When Hayden Bank visited his great-grandmother’s house, he was fascinated with a 1914 photograph of the Frank family. | Courtesy of Hayden Bank

“I wanted it done; I didn’t want anyone else doing it,” Hayden said. “And I felt like this was my opportunity to do it.”

With the help of Bank’s cousins, Hayden uploaded his family tree to Ancestry.com. Hayden and Bank then received an email from Roland Paul, a historian who had been in contact with Bank’s mother, whom he met during her trips back to her hometown of Odenbach, Germany after the Holocaust. From there, the family tree grew even larger.

The family tree now spans eight generations, with over 120 entrees. Hayden hopes to share the updated family tree with Bank’s cousins and extended family at a family reunion next spring.

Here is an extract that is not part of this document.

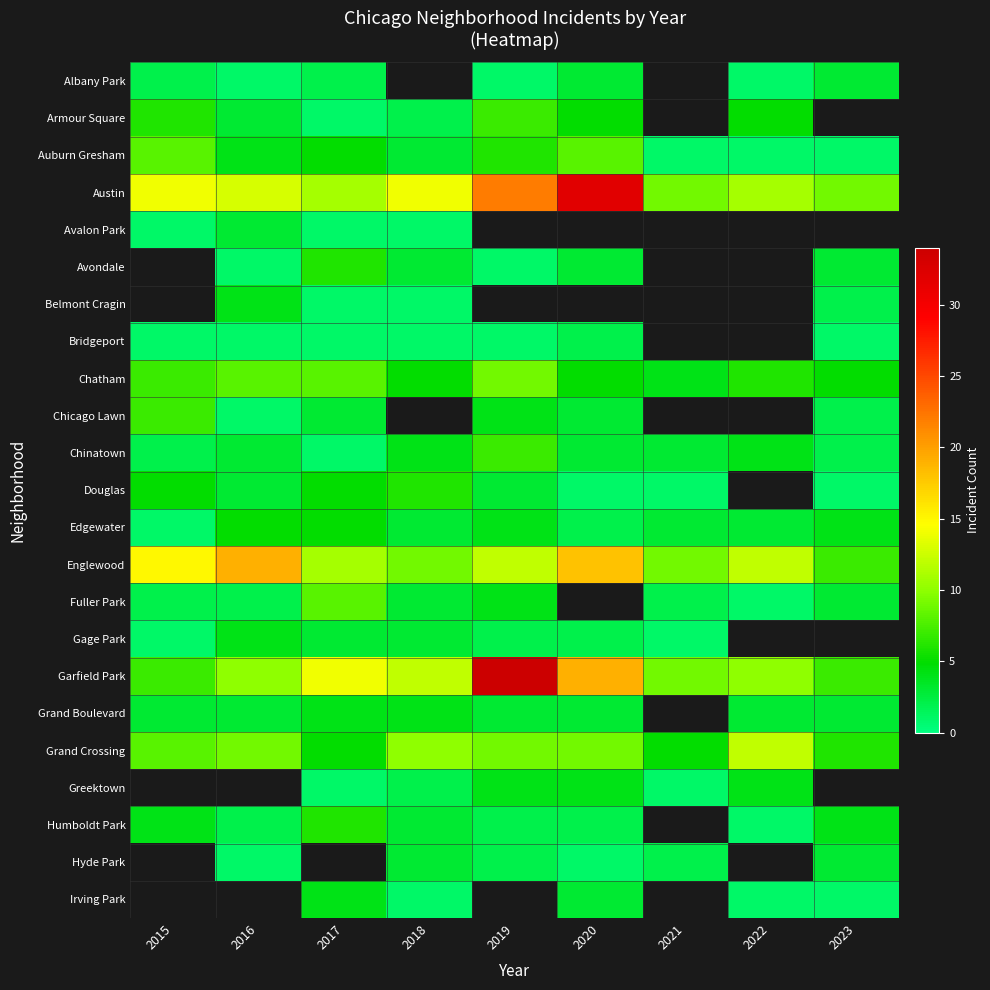

What is the greatest value displayed?

34.0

Hayden’s great grandmother and Bank’s mother died when Hayden was 9 years old, but Hayden remembers visiting his great grandmother’s apartment and finding a photograph of the Frank family from 1914. Before his family tree research, Hayden could only identify a few of the relatives in the photo. Now he can identify almost all of them.

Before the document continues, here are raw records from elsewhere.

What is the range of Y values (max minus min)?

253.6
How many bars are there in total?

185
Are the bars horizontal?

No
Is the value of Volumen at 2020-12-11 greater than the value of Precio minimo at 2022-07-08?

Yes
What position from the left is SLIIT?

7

At the pending family reunion, Hayden will meet some of Bank’s cousins for the first time. Bank will be meeting some of them for the first time too.

Hayden Bank (center) with his grandparents, Francine (left) and Richard Bank. | Courtesy of Richard Bank

Hayden calls his grandfather every day and has read ‘Tree of Sorrow’ and the books that preceded it. As time goes on, Hayden thinks he gets more and more similar to his grandfather.

“We’ve always been like the same person,” Hayden said. “But when I got to read his book, that’s when I realized we basically have the same exact characteristics as each other.”

Bank insists that when he gave Hayden Ludwig Frank’s watch and the Tree of Sorrow, he had no agenda for what he believed Hayden should do with it.

And Hayden has a fierce loyalty to Bank: “I always tell him to this day, ‘I’m going to make sure I take care of you one day.’” 

Because of Hayden’s commitment to his family, Bank has no concerns about the fate of his grandfather’s watch. 

“He’s already fulfilled his responsibility to the watch,” Bank said. “Maybe one day he’ll want to pass it on, and then he’ll pass on the story of the watch and the memory of the Holocaust.”